When it comes to valuation, how ethical or not a firm is matters, according to an academic study by Augustin Landier, Professor of Finance at HEC Paris Business School, and his associates. People are prepared to pay more for an “ethical” stock and want to pay less for an “unethical” one.
A new study by Landier, Jean-François Bonnefon of Toulouse School of Economics, and Parinitha Sastry and David Thesmar of MIT Sloan, shows in an experiment that investors are willing to pay 70 cents more for buying a share in a firm giving one more dollar per share to charities.
The same study reveals that firms that are socially harmful – those exercising a negative externality of $1 on a charity in the researchers’ experiment – are valued $0.9 less than other companies which are socially neutral.
Landier and his colleagues ran an experiment with participants recruited via Amazon’s Mechanic Turk, an online platform that allows requesters – mainly researchers and businesses – to post small-scale tasks to be completed by volunteers.
“In our experiment, participants submitted bids for shares in three fictional companies that varied significantly in terms of what dividends they paid to the individual and by how much money they added or removed from a fund that would be donated to charities,” Landier says.
In the experiment, the ethical company donated some shareholder profit to charity.
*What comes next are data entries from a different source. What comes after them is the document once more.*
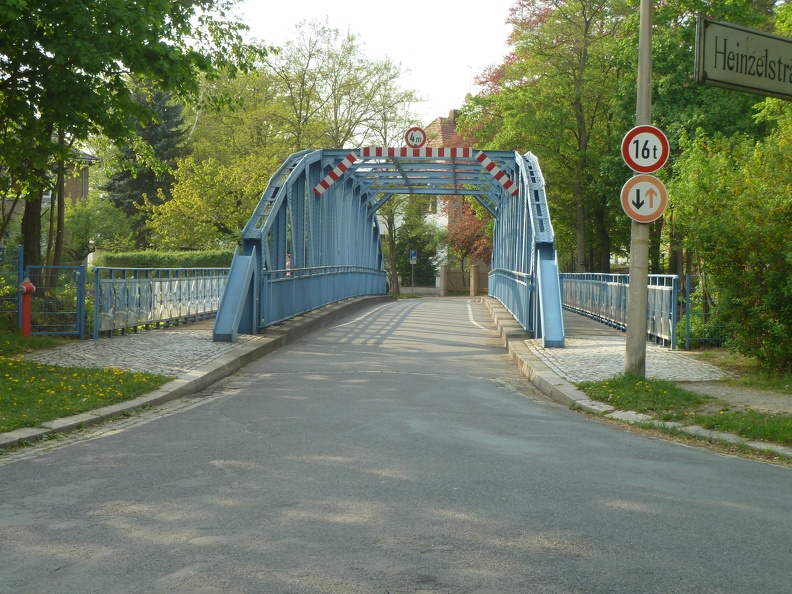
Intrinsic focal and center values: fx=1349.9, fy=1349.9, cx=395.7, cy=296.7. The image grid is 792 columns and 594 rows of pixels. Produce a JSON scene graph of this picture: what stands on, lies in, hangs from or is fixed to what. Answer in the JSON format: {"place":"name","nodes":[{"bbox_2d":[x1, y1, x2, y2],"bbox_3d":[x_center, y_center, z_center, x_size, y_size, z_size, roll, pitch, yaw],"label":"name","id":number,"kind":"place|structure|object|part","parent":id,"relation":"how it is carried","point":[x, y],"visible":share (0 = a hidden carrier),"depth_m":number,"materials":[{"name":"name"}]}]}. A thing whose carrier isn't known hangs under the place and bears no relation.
{"place":"outdoors","nodes":[
{"label":"outdoors","id":0,"kind":"place"},
{"bbox_2d":[0,149,98,223],"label":"house","id":1,"kind":"structure","parent":0,"point":[86,187],"materials":[{"name":"brick"}]},
{"bbox_2d":[0,330,174,431],"label":"lawn","id":2,"kind":"structure","parent":0,"point":[0,360],"materials":[{"name":"green plant"}]},
{"bbox_2d":[18,279,35,337],"bbox_3d":[-4.642,0.184,16.866,0.286,0.827,0.341,1,2,2],"label":"fire hydrant","id":3,"kind":"object","parent":2,"relation":"on","point":[27,292],"visible":0.92,"depth_m":16.80,"materials":[{"name":"red paint"}]},
{"bbox_2d":[23,264,86,337],"bbox_3d":[-4.515,0.083,17.762,0.833,1.106,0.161,1,2,2],"label":"metal fence","id":4,"kind":"object","parent":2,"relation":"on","point":[81,320],"visible":0.9,"depth_m":17.74,"materials":[{"name":"blue metal"}]},
{"bbox_2d":[25,324,264,378],"label":"left pavement","id":5,"kind":"structure","parent":0,"point":[123,345],"materials":[{"name":"grey stone"}]},
{"bbox_2d":[92,266,228,338],"bbox_3d":[-3.635,-0.087,21.989,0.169,1.022,7.718,1,2,2],"label":"metal railing","id":6,"kind":"object","parent":5,"relation":"on","point":[169,278],"visible":0.81,"depth_m":20.88,"materials":[{"name":"metal"}]},
{"bbox_2d":[0,290,392,452],"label":"left curb","id":7,"kind":"structure","parent":0,"point":[251,350],"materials":[{"name":"grey stone"}]},
{"bbox_2d":[225,0,525,126],"label":"sky","id":8,"kind":"structure","parent":0,"point":[425,118],"materials":[{"name":"white"}]},
{"bbox_2d":[211,148,565,354],"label":"bridge","id":9,"kind":"structure","parent":0,"point":[264,238],"materials":[{"name":"blue metal"}]},
{"bbox_2d":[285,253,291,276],"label":"person","id":10,"kind":"object","parent":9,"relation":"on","point":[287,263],"visible":0.26,"depth_m":26.62},
{"bbox_2d":[314,151,358,196],"bbox_3d":[-1.153,-2.374,26.357,1.151,1.015,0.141,0,2,-4],"label":"sign","id":11,"kind":"object","parent":9,"relation":"attached to","point":[333,178],"visible":0.94,"depth_m":26.29,"materials":[{"name":"red metal"}]},
{"bbox_2d":[358,146,477,158],"bbox_3d":[0.452,-2.652,24.933,2.692,0.223,0.141,1,2,2],"label":"striped barrier","id":12,"kind":"object","parent":9,"relation":"attached to","point":[371,150],"visible":0.91,"depth_m":24.89,"materials":[{"name":"metal"}]},
{"bbox_2d":[404,126,426,147],"bbox_3d":[0.364,-2.916,25.005,0.520,0.511,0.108,1,2,2],"label":"height limit sign","id":13,"kind":"object","parent":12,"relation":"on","point":[410,137],"visible":0.95,"depth_m":24.96,"materials":[{"name":"white metal"}]},
{"bbox_2d":[475,151,518,196],"bbox_3d":[1.819,-2.198,24.300,1.001,0.932,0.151,1,2,8],"label":"sign","id":14,"kind":"object","parent":9,"relation":"attached to","point":[507,185],"visible":0.93,"depth_m":24.24,"materials":[{"name":"red metal"}]},
{"bbox_2d":[0,298,790,593],"label":"road","id":15,"kind":"structure","parent":0,"point":[250,579],"materials":[{"name":"grey asphalt"}]},
{"bbox_2d":[377,112,484,289],"label":"house","id":16,"kind":"structure","parent":0,"point":[436,283],"materials":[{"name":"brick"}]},
{"bbox_2d":[525,317,730,385],"label":"right pavement","id":17,"kind":"structure","parent":0,"point":[612,371],"materials":[{"name":"grey stone"}]},
{"bbox_2d":[561,271,678,348],"bbox_3d":[3.753,-0.037,23.801,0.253,1.129,10.082,1,2,2],"label":"bridge railing","id":18,"kind":"object","parent":17,"relation":"on","point":[653,278],"visible":0.66,"depth_m":22.72,"materials":[{"name":"metal"}]},
{"bbox_2d":[481,295,791,461],"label":"right curb","id":19,"kind":"structure","parent":0,"point":[540,371],"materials":[{"name":"grey stone"}]},
{"bbox_2d":[574,376,791,446],"label":"grass verge","id":20,"kind":"structure","parent":0,"point":[691,400],"materials":[{"name":"green plant"}]},
{"bbox_2d":[625,0,652,374],"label":"sign pole","id":21,"kind":"object","parent":20,"relation":"on","point":[645,280],"visible":0.81,"depth_m":13.57,"materials":[{"name":"grey concrete"}]},
{"bbox_2d":[620,174,667,224],"bbox_3d":[2.437,-0.953,13.185,0.581,0.558,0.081,1,2,2],"label":"priority sign","id":22,"kind":"object","parent":21,"relation":"attached to","point":[655,187],"visible":0.96,"depth_m":13.16,"materials":[{"name":"white metal"}]},
{"bbox_2d":[622,125,668,172],"bbox_3d":[2.435,-1.431,13.116,0.574,0.540,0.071,1,2,2],"label":"weight limit sign","id":23,"kind":"object","parent":21,"relation":"attached to","point":[655,167],"visible":0.96,"depth_m":13.10,"materials":[{"name":"white metal"}]},
{"bbox_2d":[680,380,791,416],"label":"footpath","id":24,"kind":"structure","parent":0,"point":[771,398],"materials":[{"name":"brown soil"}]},
{"bbox_2d":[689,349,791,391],"label":"grass verge","id":25,"kind":"structure","parent":0,"point":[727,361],"materials":[{"name":"green plant"}]},
{"bbox_2d":[695,16,791,100],"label":"street sign","id":26,"kind":"object","parent":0,"point":[758,34],"visible":0.99,"depth_m":9.29,"materials":[{"name":"white metal"}]},
{"label":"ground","id":27,"kind":"structure","parent":0},
{"bbox_2d":[0,244,23,328],"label":"metal fence","id":28,"kind":"object","parent":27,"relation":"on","point":[20,250],"visible":0.88,"depth_m":18.09,"materials":[{"name":"blue metal"}]},
{"bbox_2d":[60,196,133,263],"bbox_3d":[-8.971,-1.279,39.321,2.879,3.464,2.944,1,2,2],"label":"shrub","id":29,"kind":"object","parent":27,"relation":"on","point":[82,230],"visible":0.77,"depth_m":38.79,"materials":[{"name":"green plant"}]},
{"bbox_2d":[0,0,269,270],"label":"tree","id":30,"kind":"object","parent":27,"relation":"on","point":[148,4],"visible":0.98,"depth_m":16.85,"materials":[{"name":"green plant"}]},
{"label":"tree trunk","id":31,"kind":"part","parent":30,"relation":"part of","materials":[{"name":"brown"}]},
{"bbox_2d":[99,84,188,246],"bbox_3d":[-9.430,-4.529,50.665,4.328,8.987,4.498,1,2,2],"label":"conifer tree","id":32,"kind":"object","parent":27,"relation":"on","point":[120,178],"visible":0.37,"depth_m":50.00,"materials":[{"name":"plant"}]},
{"bbox_2d":[94,248,235,269],"bbox_3d":[-5.807,-0.493,37.141,5.707,1.665,1.518,1,2,2],"label":"hedge","id":33,"kind":"object","parent":27,"relation":"on","point":[140,255],"visible":0.38,"depth_m":36.73,"materials":[{"name":"green plant"}]},
{"bbox_2d":[147,70,298,249],"bbox_3d":[-5.009,-3.504,43.274,6.260,7.991,6.070,2,3,33],"label":"tree","id":34,"kind":"object","parent":27,"relation":"on","point":[261,165],"visible":0.71,"depth_m":42.03,"materials":[{"name":"green plant"}]},
{"bbox_2d":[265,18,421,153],"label":"tree","id":35,"kind":"object","parent":27,"relation":"on","point":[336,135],"visible":0.74,"depth_m":50.38,"materials":[{"name":"green plant"}]},
{"bbox_2d":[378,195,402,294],"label":"tree","id":36,"kind":"object","parent":27,"relation":"on","point":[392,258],"visible":0.4,"depth_m":54.01,"materials":[{"name":"green plant"}]},
{"bbox_2d":[409,249,416,292],"bbox_3d":[0.712,-0.904,57.213,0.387,2.378,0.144,1,2,2],"label":"sign","id":37,"kind":"object","parent":27,"relation":"on","point":[412,257],"visible":0.92,"depth_m":57.15,"materials":[{"name":"blue metal"}]},
{"bbox_2d":[393,199,442,288],"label":"tree","id":38,"kind":"object","parent":27,"relation":"on","point":[420,248],"visible":0.68,"depth_m":59.95,"materials":[{"name":"green plant"}]},
{"bbox_2d":[440,264,448,295],"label":"gate pillar","id":39,"kind":"structure","parent":27,"relation":"on","point":[445,270],"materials":[{"name":"stone"}]},
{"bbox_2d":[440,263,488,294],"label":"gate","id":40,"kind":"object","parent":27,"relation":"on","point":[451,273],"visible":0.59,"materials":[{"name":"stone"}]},
{"bbox_2d":[445,197,492,269],"bbox_3d":[3.275,-2.206,58.058,3.204,5.174,3.623,1,2,2],"label":"red tree","id":41,"kind":"object","parent":27,"relation":"on","point":[464,238],"visible":0.52,"depth_m":57.57,"materials":[{"name":"red plant"}]},
{"bbox_2d":[469,264,478,296],"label":"gate post","id":42,"kind":"structure","parent":27,"relation":"on","point":[474,270],"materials":[{"name":"stone"}]},
{"bbox_2d":[463,0,634,272],"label":"tree","id":43,"kind":"object","parent":27,"relation":"on","point":[525,37],"visible":0.78,"depth_m":37.35,"materials":[{"name":"green plant"}]},
{"bbox_2d":[610,0,785,277],"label":"tree","id":44,"kind":"object","parent":27,"relation":"on","point":[687,65],"visible":0.48,"depth_m":29.77,"materials":[{"name":"green plant"}]},
{"bbox_2d":[684,274,727,349],"bbox_3d":[5.078,0.235,18.673,2.194,1.216,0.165,1,2,2],"label":"metal fence","id":45,"kind":"object","parent":27,"relation":"on","point":[687,277],"visible":0.57,"depth_m":18.76,"materials":[{"name":"blue metal"}]},
{"bbox_2d":[665,114,791,373],"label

The unethical company proactively took money from the charity fund to give to shareholders. Finally, the third neutral company neither took nor donated to the charity wallet. Participants were asked to bid on all three in random order.
“We made sure that participants fully understood the bidding mechanism and its consequences, and the results were clear: participants strongly integrated social externalities into their pricing bids,” Landier says. “They were willing to pay $.7 more for buying a share in a firm giving one more dollar per share to charities. Symmetrically, a firm that makes profits by exercising a negative externality of $1 on a charity is valued $0.9 less than a similar company with no externality.”
This effect remained true when the researchers ramped up the scale of the social externalities: doubling the amount the pro-social company donated to charity saw the investors willing to double the amount they were willing to invest. The converse was true of the unethical company: taking away another dollar from the charity pot saw investors reduce their bid by half.
Landier says: “We found that investors behave similarly whether their bids are pivotal or not for the ethical behaviour of companies. Their levels of generosity remained the same, which suggests investors are driven by an objective of value-alignment rather than an objective of impact.”
He and his colleagues argue that their research shed new light on the debate around corporate social responsibility and the maximisation of shareholder value, giving weight to the argument that shareholders put some value on companies’ prosocial behaviour.
“Our study is motivated by the classic policy debate on corporate social responsibility. Many call for firms to integrate social concerns into their objective functions, thereby challenging Milton Friedman’s classic statement that ‘the social responsibility of business is to increase its profits’,” Landier says. “According to these voices, firms should sometimes accept to make decisions that hurt their profits in order to benefit society. Our study shows this can actually have a positive effect on the stock price, because shareholders do value the ethical dimensions of the firms they invest in.”